Title: Programmable and Customizable Hardware Accelerators for Self-adaptive Virtual Processors in FPGA
Status: Defended on 10.04.2014
Thesis text: [pdf download] (v15, 239 pages of A4 paper)
Ph.D. Statement: [pdf download] (v12, 34 pages of A5 paper)
Abstract: The roots of all evil are the latencies that are statically unpredictable. Dynamic schedule of operations, constructed on-the-fly in data-driven machines, is needed to overcome them. Microthreading is a unified data-driven and dynamically scheduled model for efficient programming of many-core general-purpose processors. It overcomes unpredictable latencies in off-chip memories (DRAMs) and in on-chip shared interconnect. As silicon chips became power-limited, causing the shift from frequency scaling to many-core scaling, the previous work envisioned large-scale homogeneous many-core chips because it assumed that low-clock frequency silicon is easily scalable in space. However, the contemporary and future power constraints will favour heterogeneous (specialized) rather than homogeneous (general-purpose) many-cores because the thermal design power of a chip could be so low that not all cores may be powered up simultaneously.
Besides the power issues the other negative side-effect of silicon scaling is an increase in latency of interconnect (metal wires) relative to that of gates: new designs are becoming limited by interconnect delays. As the interconnect delays depend on details of physical placement of modules in a chip or in a reconfigurable array they are difficult to predict accurately early on in the design process. Consequently, future hardware will be special-purpose and customized due to the power issues, and it will be data-driven to overcome on-chip interconnect latencies.

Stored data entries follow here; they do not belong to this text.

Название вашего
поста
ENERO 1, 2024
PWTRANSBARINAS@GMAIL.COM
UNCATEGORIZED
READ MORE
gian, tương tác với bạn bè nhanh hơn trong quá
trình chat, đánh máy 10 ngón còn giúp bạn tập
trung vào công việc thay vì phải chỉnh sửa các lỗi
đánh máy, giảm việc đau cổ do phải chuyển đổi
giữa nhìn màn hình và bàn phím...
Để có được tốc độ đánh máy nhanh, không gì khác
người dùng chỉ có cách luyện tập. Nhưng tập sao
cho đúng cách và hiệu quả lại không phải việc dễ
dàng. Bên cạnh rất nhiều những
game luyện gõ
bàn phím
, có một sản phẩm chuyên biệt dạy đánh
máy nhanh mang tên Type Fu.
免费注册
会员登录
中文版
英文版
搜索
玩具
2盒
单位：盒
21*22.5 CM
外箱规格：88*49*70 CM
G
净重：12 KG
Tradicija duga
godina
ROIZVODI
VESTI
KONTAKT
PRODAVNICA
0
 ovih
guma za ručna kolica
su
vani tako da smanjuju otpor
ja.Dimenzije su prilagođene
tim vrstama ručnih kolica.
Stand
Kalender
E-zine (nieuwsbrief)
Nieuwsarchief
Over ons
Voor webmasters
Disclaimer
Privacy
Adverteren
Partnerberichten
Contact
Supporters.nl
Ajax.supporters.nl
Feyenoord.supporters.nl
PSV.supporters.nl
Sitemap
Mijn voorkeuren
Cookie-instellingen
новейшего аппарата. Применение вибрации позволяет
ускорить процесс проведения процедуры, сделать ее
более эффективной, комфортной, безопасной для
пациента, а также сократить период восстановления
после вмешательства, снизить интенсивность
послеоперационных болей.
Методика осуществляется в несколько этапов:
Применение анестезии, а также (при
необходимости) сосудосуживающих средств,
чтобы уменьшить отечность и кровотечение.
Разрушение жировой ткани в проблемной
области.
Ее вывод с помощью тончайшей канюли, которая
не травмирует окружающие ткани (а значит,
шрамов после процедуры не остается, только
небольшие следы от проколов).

This dissertation explores dataflow latency-tolerant techniques with a focus on customized hardware design using reconfigurable hardware arrays. Dataflow is studied at the gate and chip levels: gate-level dataflow overcomes on-chip interconnect delays, and chip-level dataflow allows for the composition of scalable heterogeneous many-cores.
The first contribution is an analysis of a contemporary statically scheduled instruction-driven architecture for customized computing realized in an FPGA. In contrast to the original design bases of the architecture it is shown here that high-frequency instruction issue is needed even in an architecture with batch (vector-based) data processing. The second contribution is a method to achieve the high-frequency instruction issue by using dictionary tables of instruction fragments.

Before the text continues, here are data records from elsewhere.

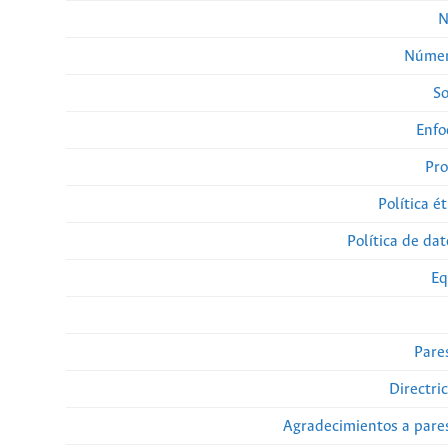
N
Númer
So
Enfo
Pro
Política ét
Política de da
Eq
Pare
Directri
Agradecimientos a pare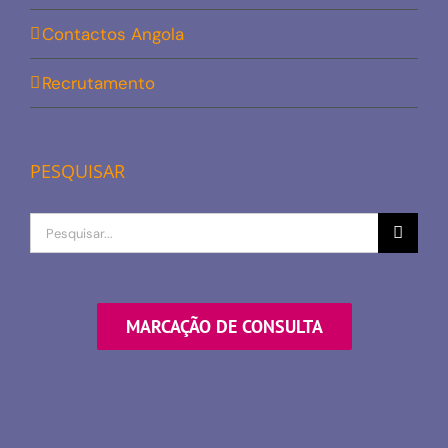
Contactos Angola
Recrutamento
PESQUISAR
Procurar
por
MARCAÇÃO DE CONSULTA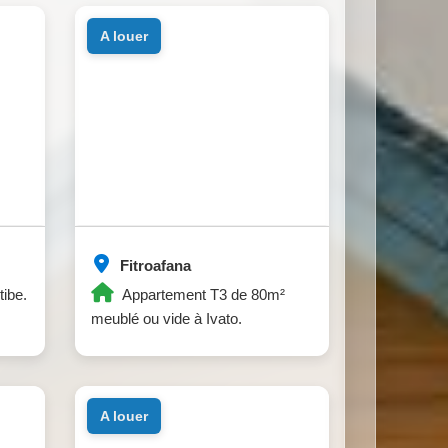
a louer
Fitroafana
tibe.
Appartement T3 de 80m²
meublé ou vide à Ivato.
a louer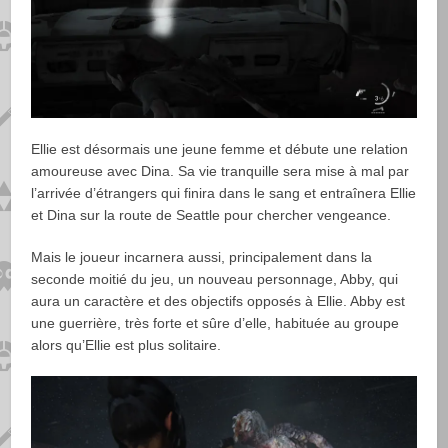
Ellie est désormais une jeune femme et débute une relation
amoureuse avec Dina. Sa vie tranquille sera mise à mal par
l’arrivée d’étrangers qui finira dans le sang et entraînera Ellie
et Dina sur la route de Seattle pour chercher vengeance.
Mais le joueur incarnera aussi, principalement dans la
seconde moitié du jeu, un nouveau personnage, Abby, qui
aura un caractère et des objectifs opposés à Ellie. Abby est
une guerrière, très forte et sûre d’elle, habituée au groupe
alors qu’Ellie est plus solitaire.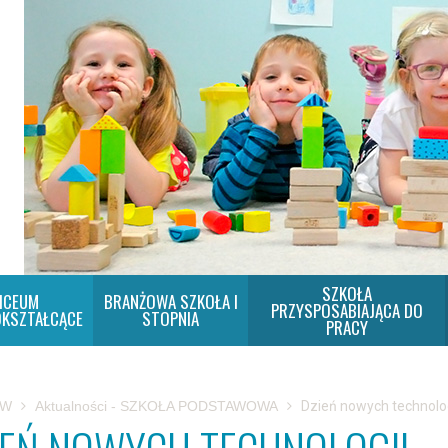
SZKOŁA
ICEUM
BRANŻOWA SZKOŁA I
PRZYSPOSABIAJĄCA DO
KSZTAŁCĄCE
STOPNIA
PRACY
SW
Aktualności - SZKOŁA PODSTAWOWA
Dzień nowych technolog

Statically scheduled data-path used to be preferred because all latencies (including interconnect) were assumed to be fully known early in the design time. The third contribution is a new structured and extensible approach for synthesis of hardware controllers from synchronous Petri nets. The fourth contribution is a new technique for dataflow hardware synthesis from Petri nets. The technique is based on augmented synchronous Petri nets with optimal throughput.
The fifth contribution is a technique that combines the data-driven microthreaded procedural computation model with the special-purpose data-driven hardware in structurally programmed reconfigurable arrays. Adaptive transparent migration of microthreads between the general-purpose and special-purpose hardware is demonstrated.